What happens when you bump a P4 from an i845SD to an i875? HUGE performance increase. Even if you just move from the i845 to the i875 it'd be enough to change the score by quite a margin.

What graphics card do you use to score it with? What harddrive?

My point is, a systems infrastructure has a far greater impact on performance than the CPU in use. Watch an AthlonXP 2100+ provide the beatdown on a 2600+ if the 2600+ is using a KT133A and the 2100+ is on an Nforce2.

There is no way to score CPUs like the way you're talking about.
 
I think it should just be a set of a few numbers designating how fast the cpu performs in specific standardized benchmarks. They would measure the major aspects of cpu speed such as FPU performance. You'd end up with something like 10,15,5,25 each number is for a specific benchmark.

If we did something like that instead of comparing a new processor to old ones, we would have a much better idea of what performance it has. The one major problem with this I see is how to standardize the platform the cpus are tested on.
 
could there be a mathematical approach to this??

design a benchmark(or benchmarks) that is CPU only and record scores for each processor
pick the highest end processor and test it on each platform (nforce2, kt600, 865, 875, etc.) and record scores for each platform
pick the highest end processor and platform and test a range of video cards and record scores
pick one hard drive and test it on each platform to test each platform's IDE performance and then use the fastest IDE platform to test individual hard drives and record scores

when u finish, u have a mathematical system with which u can look at your machine's CPU, platform, video card and hard drive and be able to generate some kind of idea of how it performs. this kind of approach will let buyers know what they're getting. i get peeved when i see a company advertise a computer based solely on its processor. they don't mention it has crappy integrated graphics, a 2 year old hard drive and a slow platform on which to run.

using this approach, we can see what kind of total computer one has. however, designing benchmarks for this system would be tough, but i think it could be done semi-accurately.

ideas for processor benchmarks: software 3d renderers, prime number computations, scientific benchmarks
ideas for platforms benchmarks: content creation, gaming tests
ideas for video card benchmarks: in-game real-time scores on latest games using a wide variety of IQ settings
ideas for hard drive benchmarks: current synthetic benchmarks, file copying benchmarks

these are just rudimentary ideas, but i think a system like this could work. your guys' ideas?
 
Of course the ratings don't make sense, and naming in general doesn't either (e.g.

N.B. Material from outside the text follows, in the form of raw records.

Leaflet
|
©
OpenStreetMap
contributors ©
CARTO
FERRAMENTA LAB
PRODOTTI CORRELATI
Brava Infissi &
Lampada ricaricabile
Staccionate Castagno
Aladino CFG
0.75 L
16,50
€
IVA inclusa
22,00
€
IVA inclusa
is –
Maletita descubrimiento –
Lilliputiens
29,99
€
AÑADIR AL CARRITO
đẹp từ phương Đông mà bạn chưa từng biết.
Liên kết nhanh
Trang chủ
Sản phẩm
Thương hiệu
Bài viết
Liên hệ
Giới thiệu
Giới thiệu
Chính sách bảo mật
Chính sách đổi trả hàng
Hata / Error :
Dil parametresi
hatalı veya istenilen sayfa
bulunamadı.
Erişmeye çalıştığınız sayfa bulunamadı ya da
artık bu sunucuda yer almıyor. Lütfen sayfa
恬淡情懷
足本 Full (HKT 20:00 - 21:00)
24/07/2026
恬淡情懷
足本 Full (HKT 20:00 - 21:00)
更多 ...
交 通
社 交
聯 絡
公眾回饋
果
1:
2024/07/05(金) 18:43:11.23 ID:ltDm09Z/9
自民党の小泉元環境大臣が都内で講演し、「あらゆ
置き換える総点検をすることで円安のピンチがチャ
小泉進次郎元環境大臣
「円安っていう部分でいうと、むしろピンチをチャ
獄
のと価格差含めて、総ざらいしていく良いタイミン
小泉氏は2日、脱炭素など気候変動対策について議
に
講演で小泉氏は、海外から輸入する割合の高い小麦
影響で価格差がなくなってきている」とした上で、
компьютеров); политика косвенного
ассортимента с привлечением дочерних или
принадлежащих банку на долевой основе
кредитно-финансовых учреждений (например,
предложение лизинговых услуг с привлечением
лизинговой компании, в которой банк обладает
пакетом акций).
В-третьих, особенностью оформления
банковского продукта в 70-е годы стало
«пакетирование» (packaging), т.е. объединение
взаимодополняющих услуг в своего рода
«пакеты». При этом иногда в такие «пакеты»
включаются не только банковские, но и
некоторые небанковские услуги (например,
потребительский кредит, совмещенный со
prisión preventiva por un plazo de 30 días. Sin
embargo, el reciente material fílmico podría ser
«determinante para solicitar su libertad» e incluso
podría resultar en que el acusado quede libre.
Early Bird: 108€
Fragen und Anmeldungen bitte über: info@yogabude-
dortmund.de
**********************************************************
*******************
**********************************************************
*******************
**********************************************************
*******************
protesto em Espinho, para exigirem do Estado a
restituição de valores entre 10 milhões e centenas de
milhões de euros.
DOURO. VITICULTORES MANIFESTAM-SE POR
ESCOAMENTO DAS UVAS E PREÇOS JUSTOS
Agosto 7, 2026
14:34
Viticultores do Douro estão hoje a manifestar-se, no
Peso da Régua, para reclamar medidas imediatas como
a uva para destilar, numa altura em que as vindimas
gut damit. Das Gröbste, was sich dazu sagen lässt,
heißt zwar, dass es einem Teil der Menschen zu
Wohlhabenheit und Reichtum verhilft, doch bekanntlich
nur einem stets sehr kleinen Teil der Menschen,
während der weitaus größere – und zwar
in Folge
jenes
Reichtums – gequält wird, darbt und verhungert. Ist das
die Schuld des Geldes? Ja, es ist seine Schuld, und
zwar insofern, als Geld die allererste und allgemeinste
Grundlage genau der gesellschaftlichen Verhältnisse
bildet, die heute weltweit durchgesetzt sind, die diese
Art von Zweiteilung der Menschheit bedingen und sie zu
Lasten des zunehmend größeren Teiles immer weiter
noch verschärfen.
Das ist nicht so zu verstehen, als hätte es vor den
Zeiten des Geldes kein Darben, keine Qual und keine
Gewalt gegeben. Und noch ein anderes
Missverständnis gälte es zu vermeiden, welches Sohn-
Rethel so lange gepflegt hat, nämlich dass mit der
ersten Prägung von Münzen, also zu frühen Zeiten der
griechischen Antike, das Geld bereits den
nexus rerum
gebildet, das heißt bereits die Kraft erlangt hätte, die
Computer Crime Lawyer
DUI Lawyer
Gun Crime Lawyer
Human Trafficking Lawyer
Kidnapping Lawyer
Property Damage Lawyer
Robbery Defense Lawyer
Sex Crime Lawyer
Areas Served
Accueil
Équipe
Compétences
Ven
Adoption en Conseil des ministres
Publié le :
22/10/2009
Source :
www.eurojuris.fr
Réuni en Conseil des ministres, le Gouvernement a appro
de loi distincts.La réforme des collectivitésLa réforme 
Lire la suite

GFFX 5200 Ultra slower than GF3 Ti200). The purpose of every company out there is to name their product specifically so as to decieve the buyer, make their product seem better than it is and sell more units. End of story. That's what makes computer building and tweaking an art moreso than a science. As long as there is competition none of these companies will standardize anything, ever.